For maximum efficiency and performance, SQL Sentry allows a connection to be shared by multiple event sources simultaneously; all event sources under the SQL Server Instance node above (jobs, maintenance plans, alerts, reporting services, and SQL agent log) utilize the same physical network connection. This concept is illustrated in more detail in the following Enterprise Architecture Diagram.
Configuring Instance Level Settings
Whenever you select an Instance node in the Navigator pane, the Conditions and Settings pane automatically refreshes to display all conditions, actions, and settings for the selected instance. Any changes made here apply to the selected instance only, overriding any globally configured settings.
Instance level settings can be overridden at the object level by selecting an Object node in the Navigator pane.
An event provider is a module that enables SQL Sentry to communicate with and translate data from an event store over an event store connection into a common format that can be used by the various parts of the SQL Sentry system, including calendars, graphs, and notifications. A SQL Sentry event provider is analogous to an OLEDB provider or ODBC driver. There are three types of event providers: schedulers, execution engines, and event logs.

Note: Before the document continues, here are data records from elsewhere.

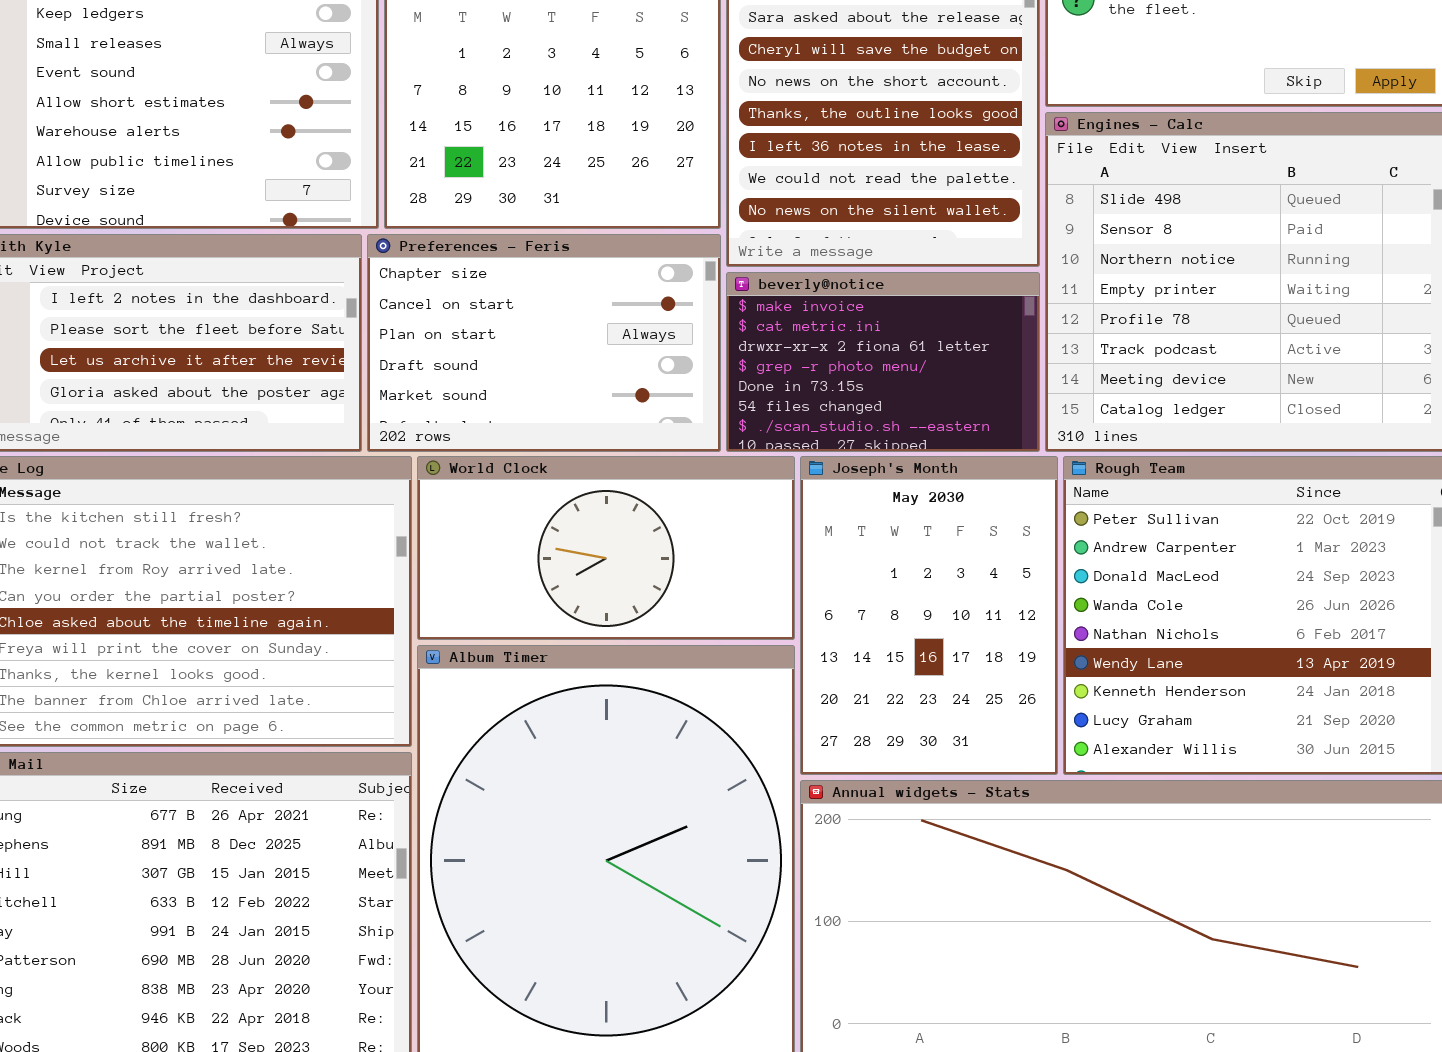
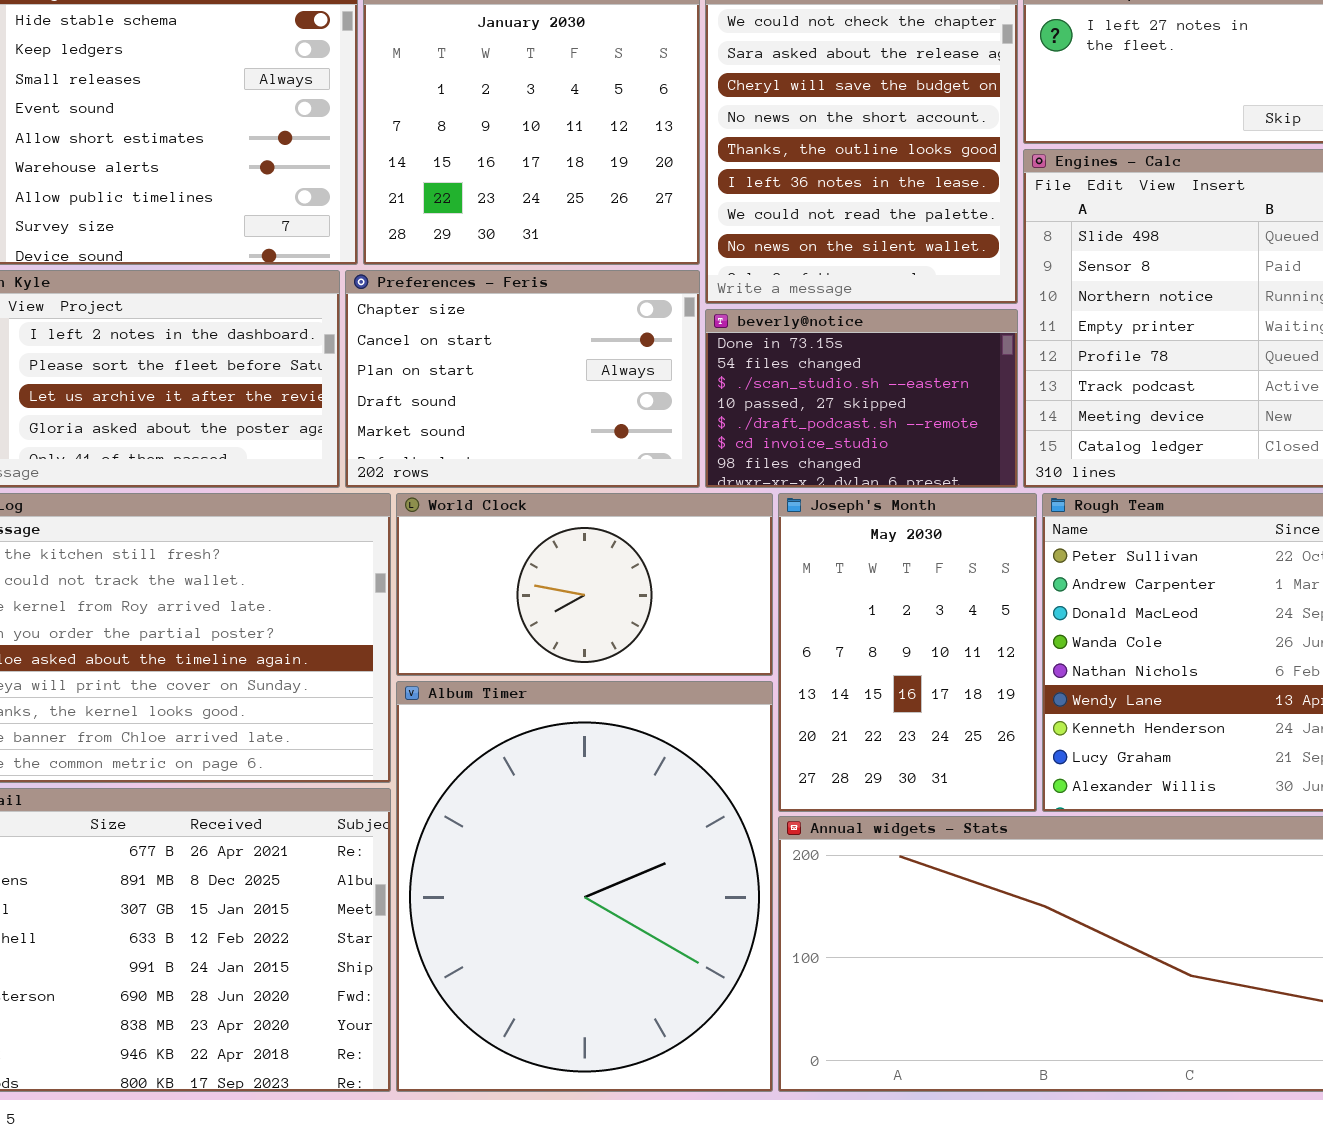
beverly@notice: [726,272,1040,452] -> [705,309,1018,488], scrolled down 4 rows

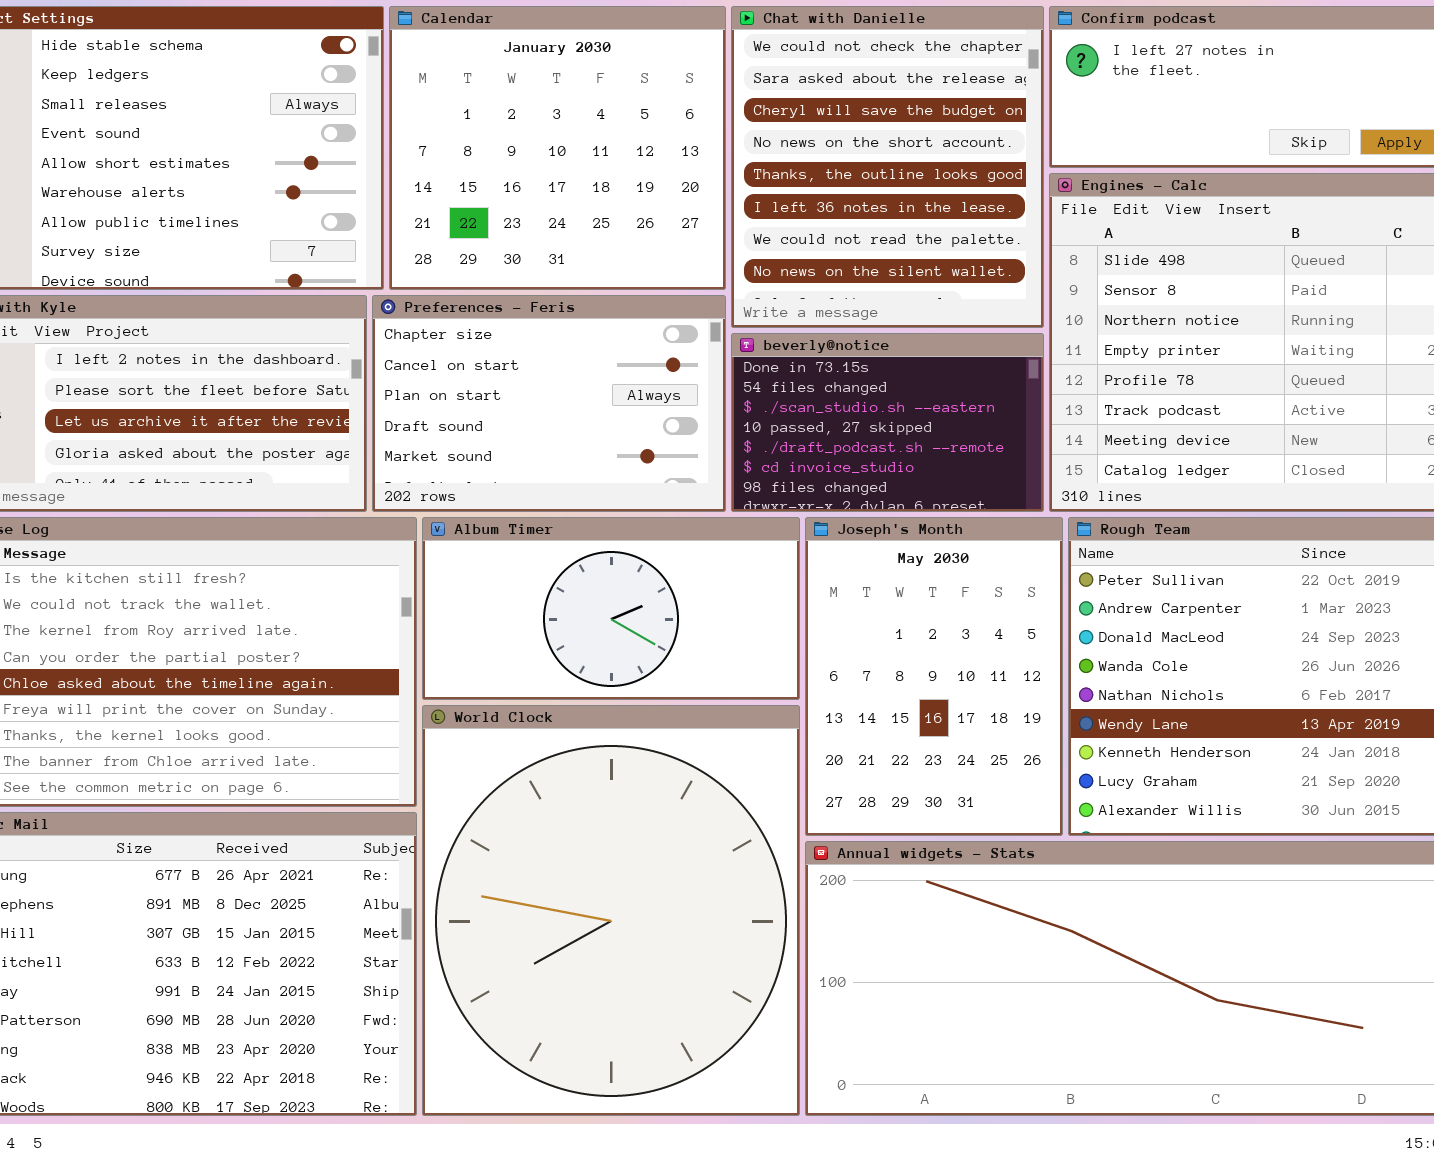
World Clock: [396,493,773,676] -> [422,705,800,1116], moved, resized
Album Timer: [396,681,773,1092] -> [422,517,800,700], moved, resized

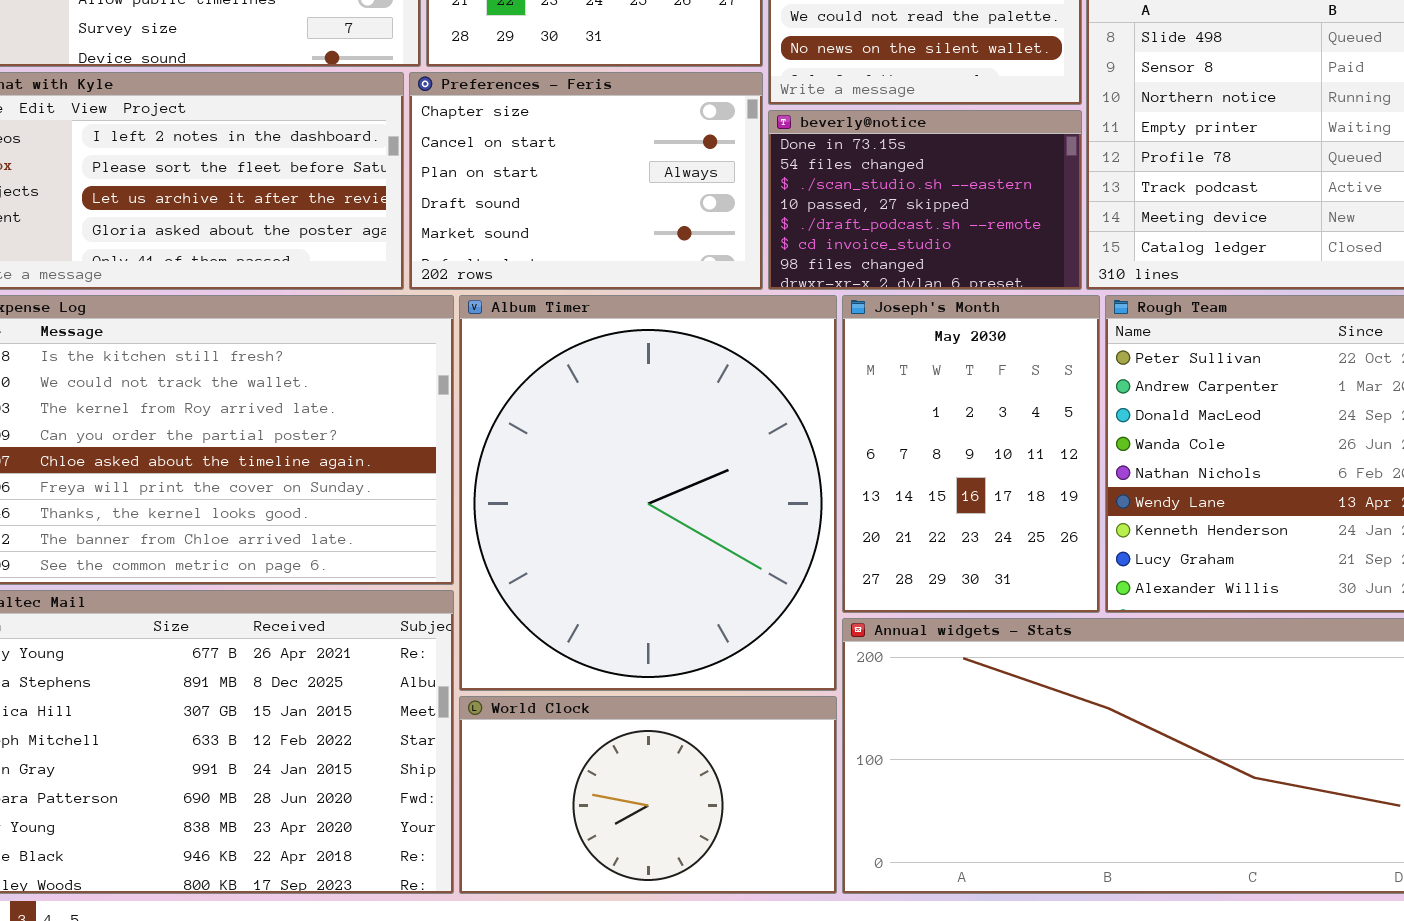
Album Timer: [422,517,800,700] -> [459,295,837,691], resized
World Clock: [422,705,800,1116] -> [459,696,837,894], resized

|Scheduler||Enables interfacing with the native scheduler logs, such as for SQL Server agent or Windows task scheduler.|
|Execution Engine||Connects with the native stores for execution engines for collecting historical information and active status information if supported by the provider. Not all providers support active status queries.|
|Event Log||Enables translation of status event data contained in log-type stores, such as for the SQL agent alert log or the Windows event log.|
SQL Sentry Providers
|Event Provider||Provider Type|
|SQL Server Agent||Scheduler|
|SQL Server Agent Job||Execution Engine|
|SQL Server Agent Alert||Event Log|
|Maintenance Plan||Execution Engine|
|Reporting Services||Execution Engine|
|Window Task Scheduler||Scheduler|
SQL Sentry uses a plug-in architecture that allows future modules to be added on, typically without requiring the installation of a new version of the SQL Sentry software.